Right, now I get it!


----------



## Texan Eagle (Nov 4, 2012)

rrdude said:


> lthanlon said:
> 
> 
> > The Onion offers a unique perspective...
> ...


Only to be topped by this one-

Obama Replaces Costly High Speed Rail Plan with High Speed Bus Plan [Video]

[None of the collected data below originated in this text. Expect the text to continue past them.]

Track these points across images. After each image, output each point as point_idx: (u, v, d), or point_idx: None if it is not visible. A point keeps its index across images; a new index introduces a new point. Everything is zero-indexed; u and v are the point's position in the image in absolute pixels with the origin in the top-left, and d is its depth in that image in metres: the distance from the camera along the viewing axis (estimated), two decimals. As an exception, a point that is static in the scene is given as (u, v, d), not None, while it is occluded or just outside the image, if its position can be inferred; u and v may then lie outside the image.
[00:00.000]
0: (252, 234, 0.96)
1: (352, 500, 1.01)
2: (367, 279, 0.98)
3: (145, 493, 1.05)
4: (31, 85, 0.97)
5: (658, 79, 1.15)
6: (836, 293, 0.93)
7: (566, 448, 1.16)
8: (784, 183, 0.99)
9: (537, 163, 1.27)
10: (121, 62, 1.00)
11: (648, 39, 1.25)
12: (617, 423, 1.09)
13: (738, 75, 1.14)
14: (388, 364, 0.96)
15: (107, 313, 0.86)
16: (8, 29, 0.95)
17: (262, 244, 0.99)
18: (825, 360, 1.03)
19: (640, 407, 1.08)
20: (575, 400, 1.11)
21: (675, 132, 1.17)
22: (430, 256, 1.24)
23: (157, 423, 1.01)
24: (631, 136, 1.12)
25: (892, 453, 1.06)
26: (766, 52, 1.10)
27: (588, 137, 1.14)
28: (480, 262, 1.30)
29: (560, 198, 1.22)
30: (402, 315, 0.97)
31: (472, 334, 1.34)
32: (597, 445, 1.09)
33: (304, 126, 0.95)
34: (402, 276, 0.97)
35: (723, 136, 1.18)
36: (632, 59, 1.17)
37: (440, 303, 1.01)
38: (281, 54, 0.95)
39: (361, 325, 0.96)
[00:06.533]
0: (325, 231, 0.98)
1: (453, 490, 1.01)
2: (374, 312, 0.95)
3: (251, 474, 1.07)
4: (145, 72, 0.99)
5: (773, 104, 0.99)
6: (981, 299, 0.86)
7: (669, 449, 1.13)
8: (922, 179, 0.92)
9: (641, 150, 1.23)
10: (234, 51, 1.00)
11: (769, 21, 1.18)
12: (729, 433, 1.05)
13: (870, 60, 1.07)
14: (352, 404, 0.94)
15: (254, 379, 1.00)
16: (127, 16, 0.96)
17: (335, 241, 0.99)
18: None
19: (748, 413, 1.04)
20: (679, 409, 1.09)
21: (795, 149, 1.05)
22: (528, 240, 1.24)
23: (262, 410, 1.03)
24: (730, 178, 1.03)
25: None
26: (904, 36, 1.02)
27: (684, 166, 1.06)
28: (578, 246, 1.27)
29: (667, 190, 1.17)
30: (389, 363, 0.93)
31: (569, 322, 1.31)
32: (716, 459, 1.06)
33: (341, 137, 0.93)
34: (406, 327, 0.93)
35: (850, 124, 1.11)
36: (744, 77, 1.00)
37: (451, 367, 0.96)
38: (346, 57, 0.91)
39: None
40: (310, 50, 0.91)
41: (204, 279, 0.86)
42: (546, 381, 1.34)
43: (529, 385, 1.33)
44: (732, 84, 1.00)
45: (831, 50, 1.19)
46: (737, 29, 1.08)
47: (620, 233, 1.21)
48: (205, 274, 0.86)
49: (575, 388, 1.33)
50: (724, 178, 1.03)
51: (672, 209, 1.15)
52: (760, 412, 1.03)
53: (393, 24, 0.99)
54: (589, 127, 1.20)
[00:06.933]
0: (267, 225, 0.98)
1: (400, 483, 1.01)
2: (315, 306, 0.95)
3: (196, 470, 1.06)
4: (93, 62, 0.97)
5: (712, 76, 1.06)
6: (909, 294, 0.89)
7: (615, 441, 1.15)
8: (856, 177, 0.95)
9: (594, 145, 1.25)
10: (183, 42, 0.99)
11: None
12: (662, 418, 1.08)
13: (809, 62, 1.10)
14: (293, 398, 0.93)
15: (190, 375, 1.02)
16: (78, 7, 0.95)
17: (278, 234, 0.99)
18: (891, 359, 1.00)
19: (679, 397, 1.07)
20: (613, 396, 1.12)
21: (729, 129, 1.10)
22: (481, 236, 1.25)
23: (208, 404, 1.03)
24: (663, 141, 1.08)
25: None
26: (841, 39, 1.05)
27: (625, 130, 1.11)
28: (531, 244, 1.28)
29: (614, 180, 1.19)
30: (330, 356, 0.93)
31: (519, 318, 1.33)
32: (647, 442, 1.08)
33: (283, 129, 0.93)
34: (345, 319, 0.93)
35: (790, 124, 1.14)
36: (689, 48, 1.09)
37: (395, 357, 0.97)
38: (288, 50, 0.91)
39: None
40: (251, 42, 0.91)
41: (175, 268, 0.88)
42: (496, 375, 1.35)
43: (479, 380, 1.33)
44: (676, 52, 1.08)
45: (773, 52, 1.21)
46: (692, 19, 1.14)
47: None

I particularly liked the animations.


----------



## lthanlon (Nov 4, 2012)

Texan Eagle said:


> Only to be topped by this one-
> 
> Obama Replaces Costly High Speed Rail Plan with High Speed Bus Plan [Video]
> 
> I particularly liked the animations.


I liked the "business class" section that consists of pen-and-pencil-holding paper cups taped to the seatbacks.


----------



## Swadian Hardcore (Nov 4, 2012)

Texan Eagle said:


> rrdude said:
> 
> 
> > lthanlon said:
> ...


Oh, no-no, you ain't fooling me with onions this time! Though decicated intercity busways may not be a bad idea.


----------



## jebr (Nov 4, 2012)

Swadian Hardcore said:


> Texan Eagle said:
> 
> 
> > rrdude said:
> ...


Outside of the NE, don't the interstates serve the job well enough? In an intercity environment, there's typically nothing slowing down a bus from going at least 65mph, which is better than the effective speed of trains, even excluding stops.


----------



## Trogdor (Nov 5, 2012)

Swadian Hardcore said:


> Oh, no-no, you ain't fooling me with onions this time! Though decicated intercity busways may not be a bad idea.


Would you believe it if they were radishes?


----------



## Swadian Hardcore (Nov 5, 2012)

Trogdor said:


> Swadian Hardcore said:
> 
> 
> > Oh, no-no, you ain't fooling me with onions this time! Though decicated intercity busways may not be a bad idea.
> ...


God, no!


----------